Actually there are plenty of expresscard ssds out there, most of which you could probably even boot from. The problem is that the format is too small (and too low power) to fit a decent amount of flash, lots of cache, and a high end storage controller. Plus they aren't any cheaper than 2.5" internal SSDs, so you might as well just slap one of them inside your computer and save that express card slot for something useful. Possibly store paperclips or toothpicks in it...

And for years PCIe motherboards have been able to boot from PCIe storage controllers, but as mentioned, I only see that being useful if the Gamer or Workstation versions have reasonably small capacities. I really hope I don't run into too many morons that think they need that much high speed flash storage to play Farcry 2 or make a youtube mashup.
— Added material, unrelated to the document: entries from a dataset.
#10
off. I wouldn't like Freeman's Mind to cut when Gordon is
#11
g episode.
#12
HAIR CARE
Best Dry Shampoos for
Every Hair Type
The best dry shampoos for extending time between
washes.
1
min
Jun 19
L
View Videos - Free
Yes, as mentioned, random write is the all-important factor in these flash drives. If these PCIe deals are as high quality as they sound, they'll have a fair amount of DDR2 cache, and a battery unit, so you can safely cache writes. I'm not saying that is a perfect solution, but it could at least boost write speeds until the cache filled, and with a proper controller it could make for more efficient writes. A sequential read speed of 250MB/s is great and all, but not when you have to take a 6MB/s random write speed along with it. Which is the only reason I don't own a couple SATA SSDs by now...

Pete

@Ashley P 

Paris Hilton

Thanks, you just made my day!

Ergone Hosting!

What next? Token-Cock-Ring Routers? [yeah i was born a while ago too.]

P2P?

Birthing could present a DoS situation though.
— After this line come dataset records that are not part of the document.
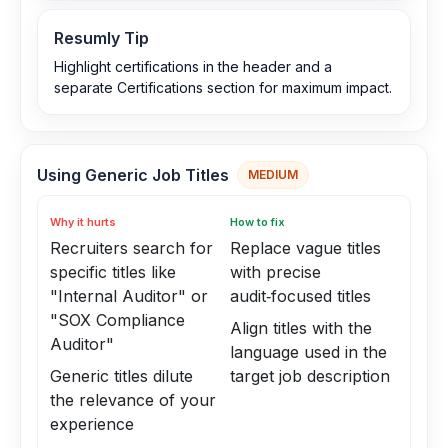
Resumly Tip
Highlight certifications in the header and a
separate Certifications section for maximum impact.
Using Generic Job Titles
MEDIUM
Why it hurts
How to fix
Recruiters search for
Replace vague titles
specific titles like
with precise
"Internal Auditor" or
audit‑focused titles
"SOX Compliance
Align titles with the
Auditor"
language used in the
Generic titles dilute
target job description
the relevance of your
experience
tracert -J paris'shosting.biz

Anonymous Coward

WHAT?!? 

Linux

These are NOT real PCIe SSD's like Fusion's they are 2.5" SSD's with a RAID controller all in a metal enclosure to look like it's a PCIe solution. It's a just an off the shelf RAID controller and two or three SSD's. It takes 50-100 SSD's like these to maintain the sustained real world throughput of a Fusion card. These might work for home users but will never compete in the enterprise.

*is shocked that anyone is falling for this marketing ploy from Super Talent or OCZ*

Anonymous Coward

Don't confuse PCI-X and PCIe slots, one is video/etc and one is for server boards. 
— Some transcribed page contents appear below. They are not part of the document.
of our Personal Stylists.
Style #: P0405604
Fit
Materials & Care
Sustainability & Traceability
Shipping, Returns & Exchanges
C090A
Hi, get your terminology right PCI-X is not a PCIe slot.

Shung

CLARIFICATION: Don't confuse PCI-X and PCIe...... 

To be correct...

"PCI-X (PCI eXtended) is a computer bus and expansion card standard that enhances the PCI Local Bus for higher bandwidth demanded by servers. It is a double-wide version of PCI, running at up to four times the clock speed, but is otherwise similar in electrical implementation and uses the same protocol. It has itself been replaced in modern designs by the similar-sounding PCI Express, which features a very different logical design, most notably being a "narrow but fast" serial connection instead of a "wide but slow" parallel connection." - Wikipedia

As you can see from the description above, there is no such technical definition that separates the two by either video card or expansion card. Bottom-line, one is just an older standard for a PCI based system bus.

Christopher Ahrens

@PCIe ssd should be released in 

Gates Halo

Yep, windows will do that, just copy all the System files to the SSD, change the disk number it points to in boot.ini (or easier BCDEdit) and off you go.